Durante el día siguiente, Joan mantuvo el bombardeo sobre los muros y torres del flanco sur de la fortaleza, y también sobre las defensas adelantadas a esta, las barbacanas. Trataba de desmochar sus almenas para impedir que los defensores se refugiasen en ellas y dispararan desde allí. Cuando llegó la noche no pudo evitar acercarse al campamento vaticano a pesar de las advertencias de su esposa y de ser consciente de que la muerte le llegaría antes de manos de los catalani que del enemigo. Necesitaba hablar con Miquel Corella y, sabiendo que el duque cenaba con el general y con el embajador español, fue en su busca. Lo encontró sentado junto a una fogata cenando con el gigantón extremeño Diego García de Paredes.

Ambos, habituales en la librería, le saludaron con afecto.

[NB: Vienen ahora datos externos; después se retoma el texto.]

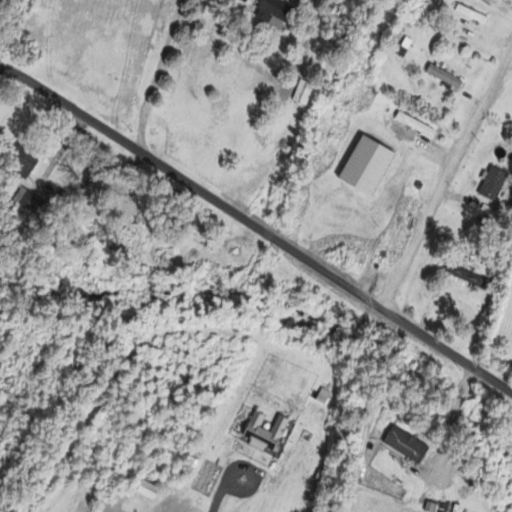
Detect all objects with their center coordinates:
building: (275, 10)
building: (444, 74)
road: (157, 76)
road: (445, 177)
building: (493, 182)
road: (189, 186)
building: (42, 208)
road: (446, 350)
road: (234, 461)
road: (214, 494)
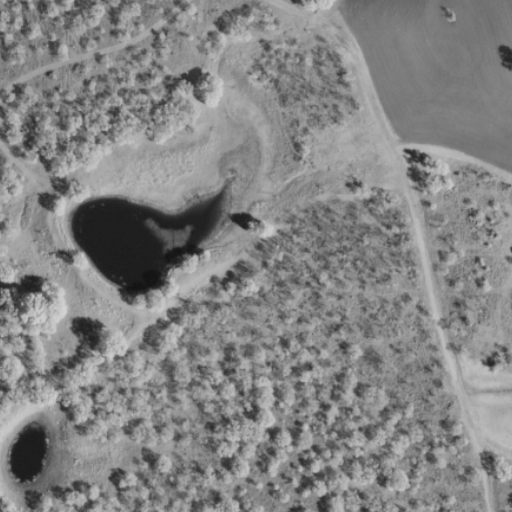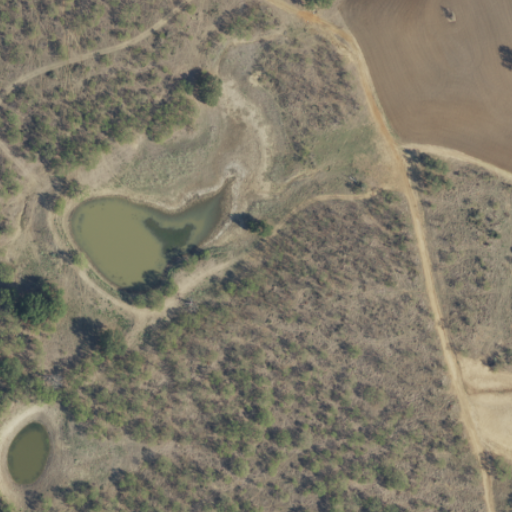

El tamaño del gigante Diego y el del pequeño aunque nervudo Miquel ofrecían un contraste aparentemente cómico. Sin embargo, nadie osaba reírse. Porque si uno de ellos era terrible, el otro era aún peor.

Diego era un veterano de la guerra de Granada que había llegado a Roma después de una estancia en Nápoles como soldado de fortuna. Era muy puntilloso en cuestiones de honor y, en una disputa en el Vaticano, demostró una fuerza hercúlea al matar a cinco caballeros y herir seriamente a diez más valiéndose solo de una pesada barra de hierro. Miquel Corella, al que correspondía arrestarle, decidió que en lugar de castigo merecía ser admitido en la guardia vaticana. Al poco se convirtió en uno de los capitanes del papa.

Joan les relató la conversación habida con Menaldo de Aguirre.

—No trataste con un condotiero cualquiera, ese tiene fama de pirata, pero en realidad es un buen mercenario —afirmó don Michelotto.

—Y ¿qué le hace tan buen mercenario? —quiso saber Joan.

—Que es fiel a ultranza a su señor —dijo Diego—. Y cumple con su contrato hasta el final. Aunque le disguste o le cueste la vida.

Aquellas palabras le produjeron una gran prevención a Joan, que observó con desconfianza a sus compañeros. Ellos también cumplirían su contrato ejecutando lo que Juan Borgia les ordenara, aunque les disgustase. Se preguntó qué hacía allí junto a aquellos hombres que cualquier día podían convertirse en sus verdugos.